The state economist threw some cold water on the GOP budget approach. Tom Stinson said a cuts alone solution would do slightly more to harm to the economy than a mix of spending cuts and tax increases, which is proposed by Dayton. House Speaker Kurt Zellers of Maple Grove sidestepped questions about Stinson's analysis. Zellers said he thinks the forecast had a clear message about taxes.
DFL governor Mark Dayton responded to the new forecast by pulling back on a temporary income tax surcharge he had proposed as part of his budget fix.
DFL House Minority Leader Paul Thissen, of Minneapolis, says the latest budget forecast means Republicans now have to move forward with their plans to balance the state's budget.
Thissen noted that more revenue from capital gains taxes was a key element of the improved forecast. He says that's a result of President Obama's agreement with House Republicans to extend Bush-era tax cuts.
"I think we should thank President Obama for brokering the deal to make sure that some of that work got done," Thissen said. "More importantly, we still have a $5 billion budget deficit. So we haven't solved the problem. What's going to me most important to me right now is to see the Republican proposal for balancing this $5 billion budget deficit."
DFL Senate Minority Leader Tom Bakk told reporters that he was pleased that the state's budget picture improved. But he said the state's structural budget problems are continuing.
"I'd like to say what a difference a year makes," Bakk said. "But we were in same spot a year ago."
While DFLers are arguing for the House and Senate GOP to put up a budget plan, Bakk and Thissen say it's unlikely their respective caucuses will put a comprehensive plan forward.
Governor Mark Dayton responded to the improved forecast by eliminating an income tax surcharge for the state's wealthiest residents from his budget plan. But Dayton still wants to raise income taxes for the state's highest earners. Republicans say the capital gains revenue is proof that giving a boost to business is the best way out of the budget deficit.

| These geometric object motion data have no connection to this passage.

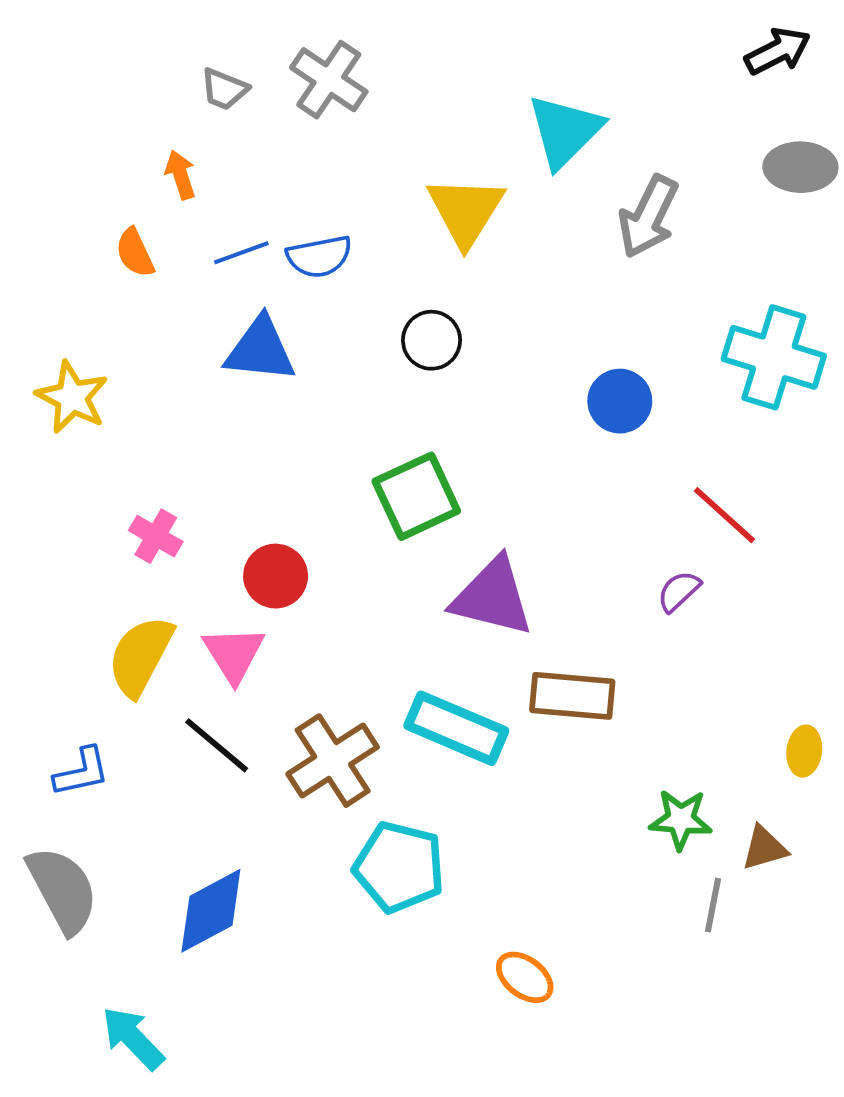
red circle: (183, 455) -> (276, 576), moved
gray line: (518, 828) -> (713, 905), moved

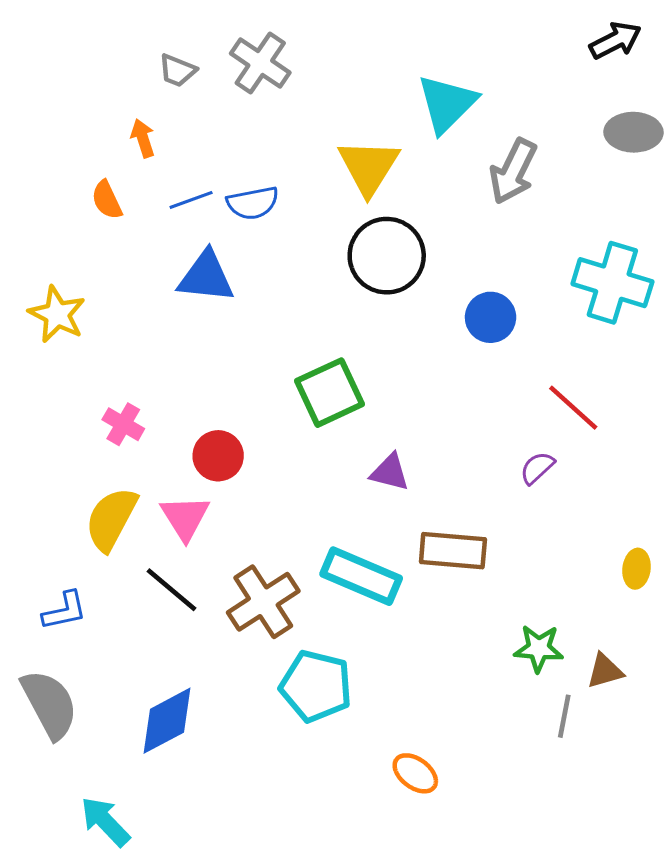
black circle: (432, 340) -> (387, 256), moved, size x1.6
purple triangle: (492, 597) -> (390, 472), size x0.6
yellow ellipse: (804, 751) -> (637, 569), moved

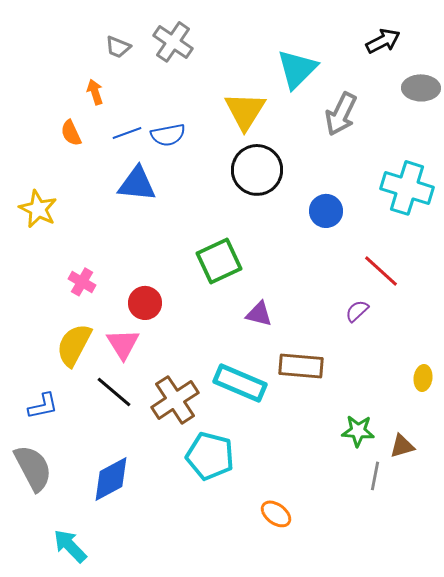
black arrow: (615, 40) -> (383, 41), moved

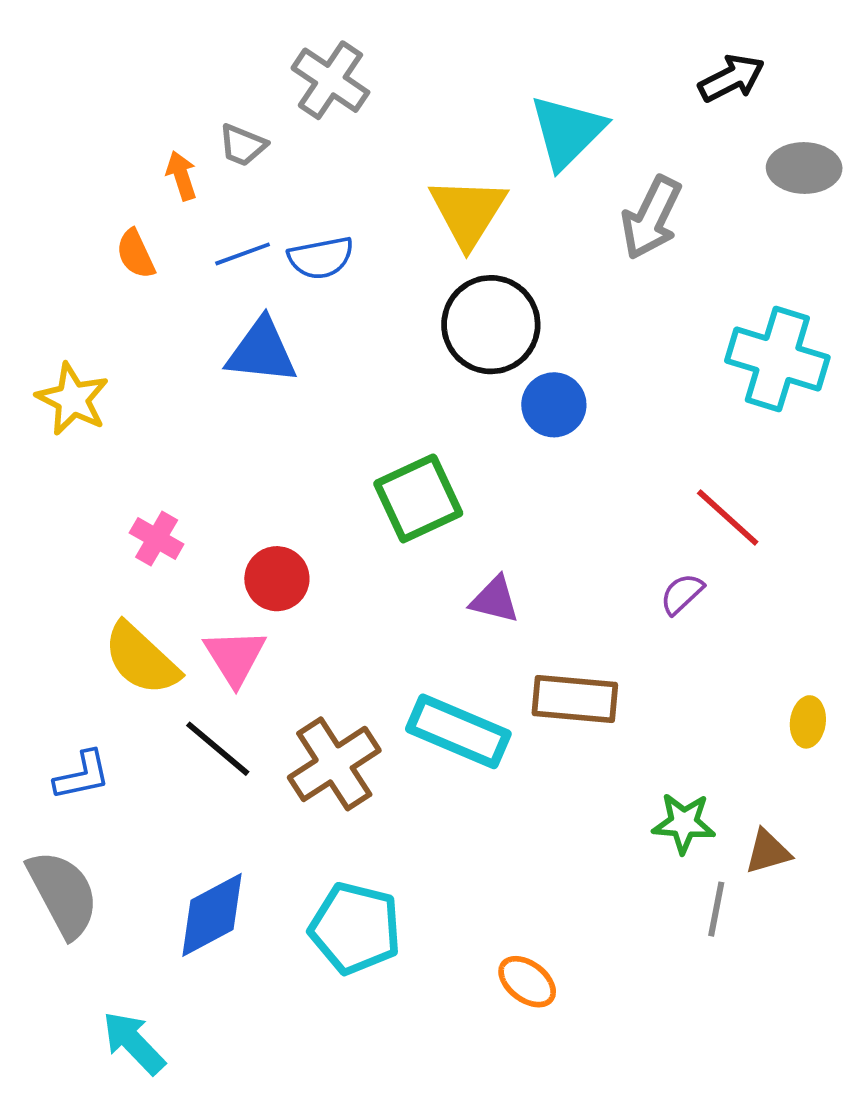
gray trapezoid: (118, 47) -> (243, 145), moved
blue circle: (326, 211) -> (554, 405), moved
yellow semicircle: (74, 345) -> (141, 659), turned -75
cyan pentagon: (210, 456) -> (355, 928), moved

The Minnesota House voted to send Gov. Dayton a bill that would streamline the permitting process for businesses across Minnesota. The House voted to speed up environmental reviews and permits for businesses 87-44.

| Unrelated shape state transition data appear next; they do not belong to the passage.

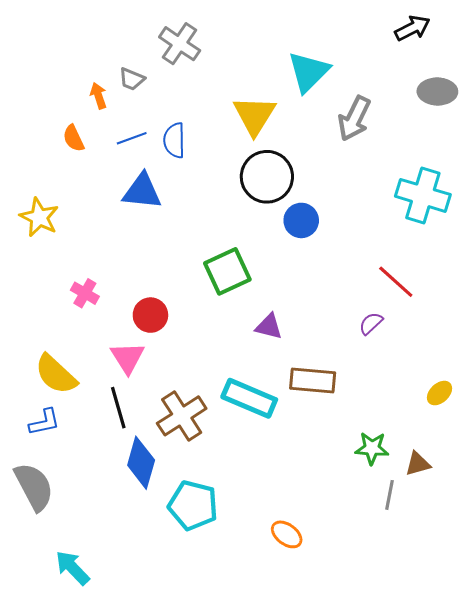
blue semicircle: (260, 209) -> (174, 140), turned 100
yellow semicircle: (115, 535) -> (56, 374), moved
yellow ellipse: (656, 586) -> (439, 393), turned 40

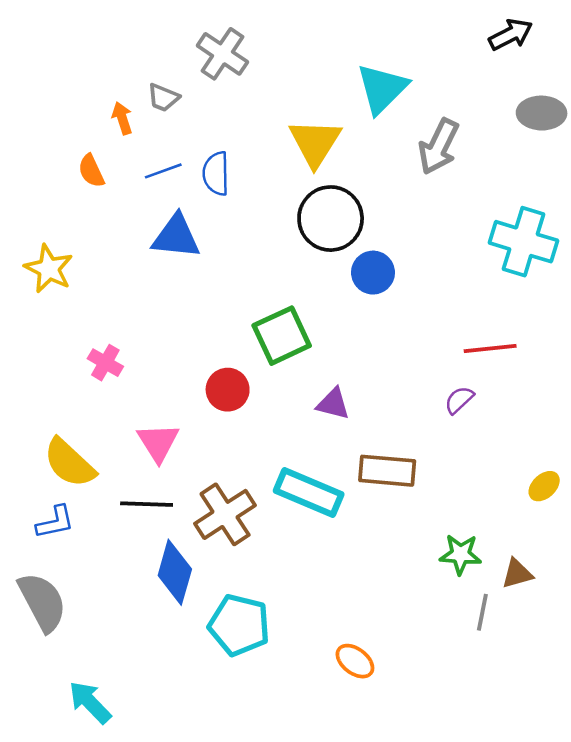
red line: (396, 282) -> (490, 348), turned -48
red circle: (150, 315) -> (228, 390), moved
black line: (118, 408) -> (147, 504), turned -72

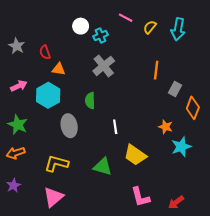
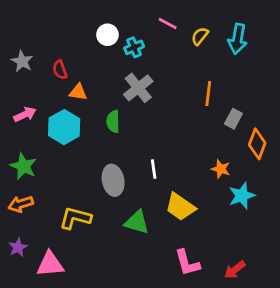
green semicircle: (90, 101) -> (113, 121), moved
gray ellipse: (69, 126) -> (113, 180), moved
pink triangle: (53, 197) -> (50, 264), moved, turned 35

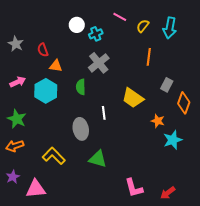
orange line: (208, 93) -> (149, 57), moved
white line: (154, 169) -> (104, 113), moved
yellow trapezoid: (180, 207) -> (133, 98), moved
yellow L-shape: (75, 218) -> (54, 156), turned 30

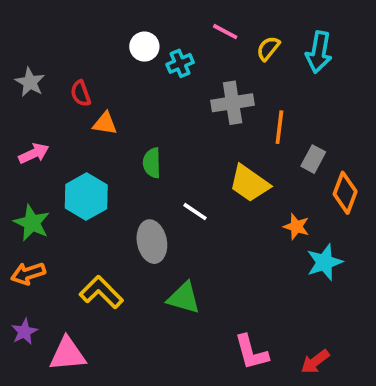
orange line: (149, 57) -> (279, 127), moved
gray cross: (99, 63) -> (233, 103), moved, turned 30
cyan hexagon: (46, 91) -> (86, 197), moved
white line: (104, 113) -> (195, 212), turned -48

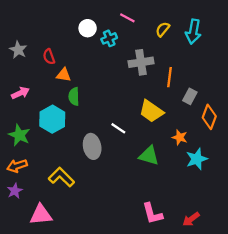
pink line: (225, 32) -> (127, 18), moved
green semicircle: (152, 163) -> (74, 96), moved
green triangle: (184, 298) -> (149, 156), moved
purple star: (24, 332) -> (15, 191), moved

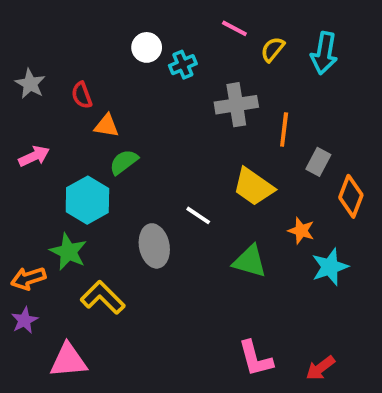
pink line: (127, 18) -> (234, 28), moved
green semicircle: (74, 96) -> (124, 162), turned 54
green star: (19, 135) -> (68, 252), moved

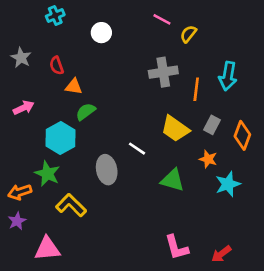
cyan arrow: (324, 53) -> (228, 76), moved
cyan cross: (183, 65) -> (55, 15), moved
gray rectangle: (318, 162) -> (212, 125), moved

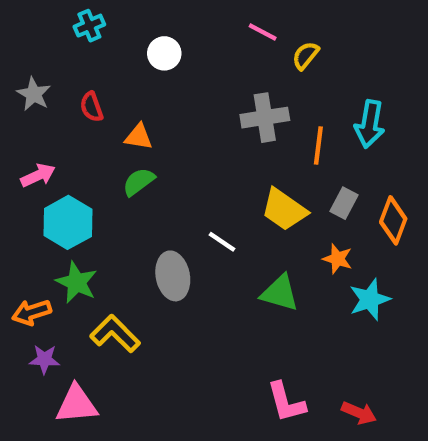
orange triangle: (74, 87) -> (139, 137), moved
cyan hexagon: (61, 138) -> (68, 222), moved
purple star: (17, 221) -> (44, 359), moved, turned 30
red arrow: (221, 254) -> (359, 413), turned -120

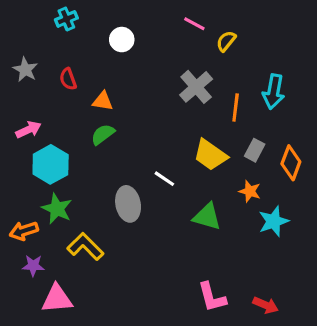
gray cross: (265, 118) -> (196, 87), turned -32

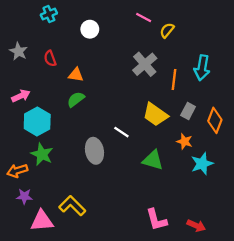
yellow L-shape: (85, 247) -> (72, 206), moved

Supporters of the bill say it would improve the state's business climate and would require the MPCA and DNR to rule on permit applications within 150 days.
Democrats argued that it allow businesses to commissioner their own draft environmental reviews. They also complained that the House was acting on the bill one day before a comprehensive look at the state's permitting process is released. The Legislative Auditor is scheduled to release his permitting report tomorrow morning.
Gov. Dayton says he'll probably take the full three days before he decides to sign or veto the bill. He said he wants to read the Legisaltive Auditor's report. He also said he intends to meet with some environmental groups that have raised concerns over the bill.
Dayton has signed an executive order in January that would streamline state permitting.
Governor Mark Dayton has rolled back a proposed income tax increase after state finance officials announced a slightly smaller budget deficit for the next biennium. He's also pledging to spend $200 million on programs he proposed to cut.
The latest economic forecast released today shows the projected deficit shrunk from $6.2 billion to $5 billion, due to an increase in state revenues. Dayton is still proposing an income tax increase on top earners, but he eliminated an additional 3 percent surtax on people earning more than
$500,000 a year.
"That was always intended to be temporary," Dayton said. "I'm delighted that this revenue picture permits it to be extremely temporary, and would reduce then the top rate that I'm proposing to the 10.95 percent in the so called fourth tier. And it reinstates the pledge I made that Minnesota's top rate as I proposed it would not be the highest in the nation."
Dayton is reducing several spending cuts in his budget for programs like nursing homes, fire safety and transit funds. His budget now has about $765 million in permanent cuts. He is proposing to raise $3.2 billion in tax hikes, surcharges and fees.